"Das Gorki ist tot. Es lebe das Gorki!" – Berlins Kulturtempel verabschiedet sich mit Wehmut und Hoffnung
Emilia König"Das Gorki ist tot. Es lebe das Gorki!" – Berlins Kulturtempel verabschiedet sich mit Wehmut und Hoffnung
Das Maxim-Gorki-Theater in Berlin hat mit einem Abschiedsabend sein vorläufiges Ende gefeiert – und zugleich einen Wandel eingeläutet. Die Veranstaltung bot Raum, um über das künstlerische Erbe der renommierten Bühne nachzudenken und die Veränderungen der Stadt zu reflektieren.
Den Auftakt bildete Via Jikeli mit Berlin, dein Gesicht hat Sommersprossen aus Christian Weises Der Untertan. Damit begann die Revue Lieder aus den letzten Jahren, die den Ton für den Abend setzte.
Cem Özdemir, Ministerpräsident von Baden-Württemberg, hielt eine Rede zu Ehren von Shermin Langhoff, der scheidenden Intendantin. Langhoff selbst blieb knapp – statt einer langen Ansprache bedankte sie sich nur mit wenigen Worten.

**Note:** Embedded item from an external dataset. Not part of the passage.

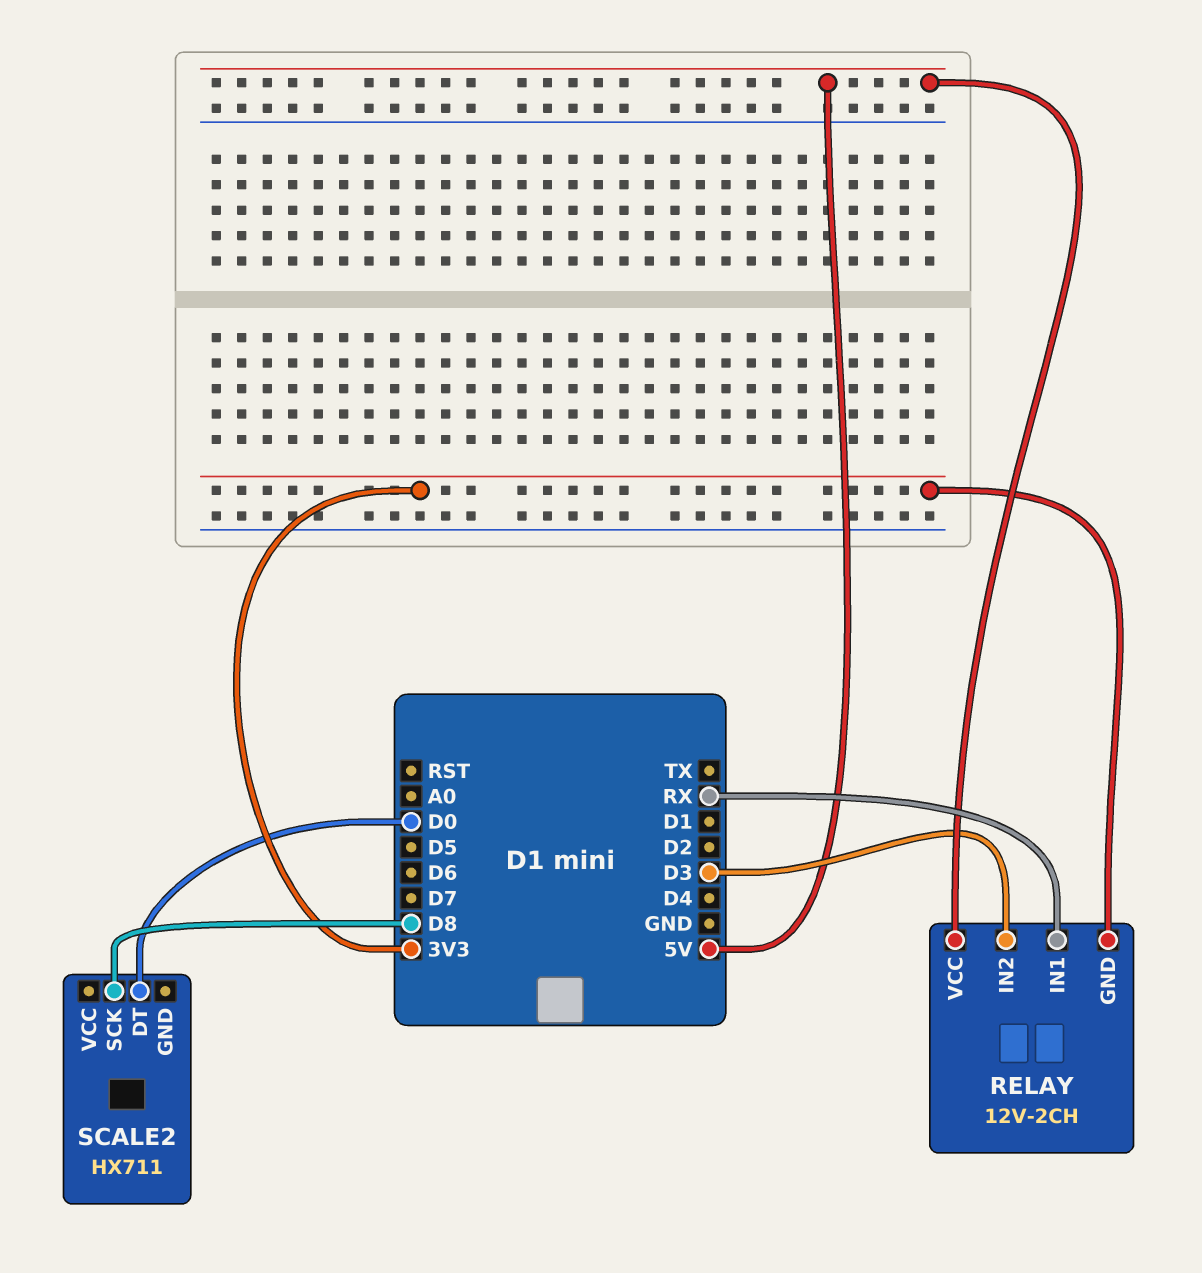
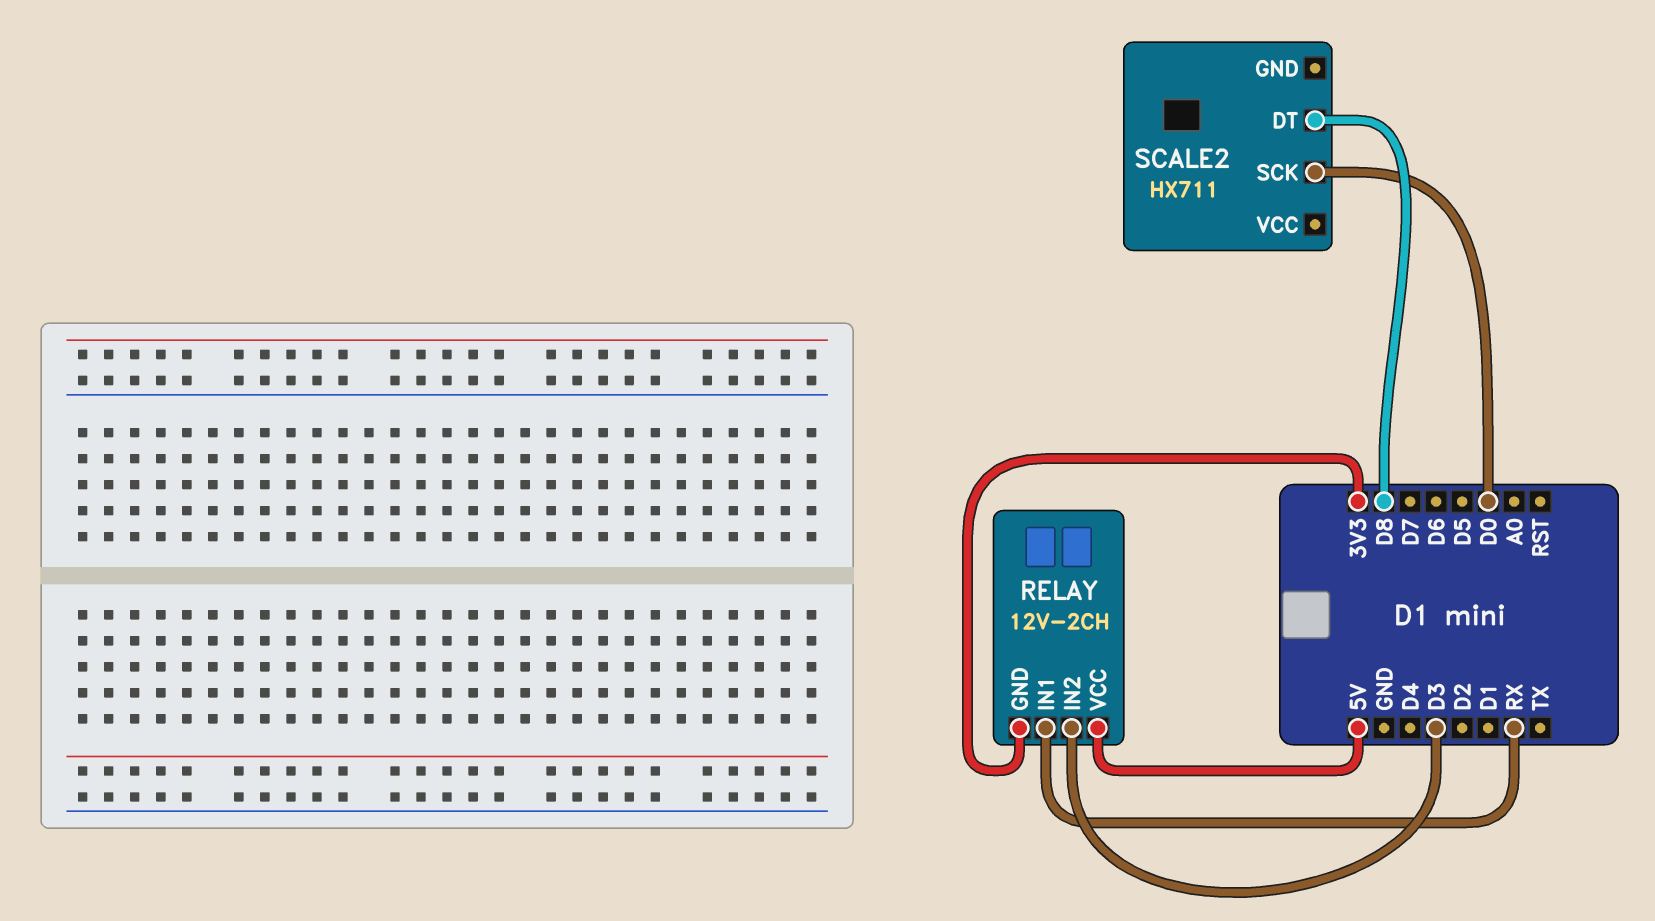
SCALE2 pin DT: D0 -> D8
SCALE2 pin SCK: D8 -> D0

Später trat Jonas Dassler mit dem Fledermaus-Aussterbelied auf, bevor sich die Gäste in eine nahegelegene Bar begaben. Dort drehten sich die Gespräche um Berlins sich wandelnde Identität und die zunehmend dystopischen Züge der Stadt. Der Abend klang mit einer Feier aus und unterstrich damit die These des Abends: Das postmigrantische Theater hat sich fest im kulturellen Kanon verankert.
Als sich die Türen des Gorki schlossen, stand ein Satz im Raum: „Das Gorki ist tot. Es lebe das Gorki.“
Der Abschied des Theaters unterstrich seinen bleibenden Einfluss auf die Berliner Kulturszene. Gleichzeitig steht die Stadt vor wachsenden Herausforderungen – allein der Preis für ein Hausbier hat sich in den letzten zwölf Jahren verdoppelt. Doch während ein Kapitel endet, beginnt bereits das nächste. Das Erbe des Gorki bleibt.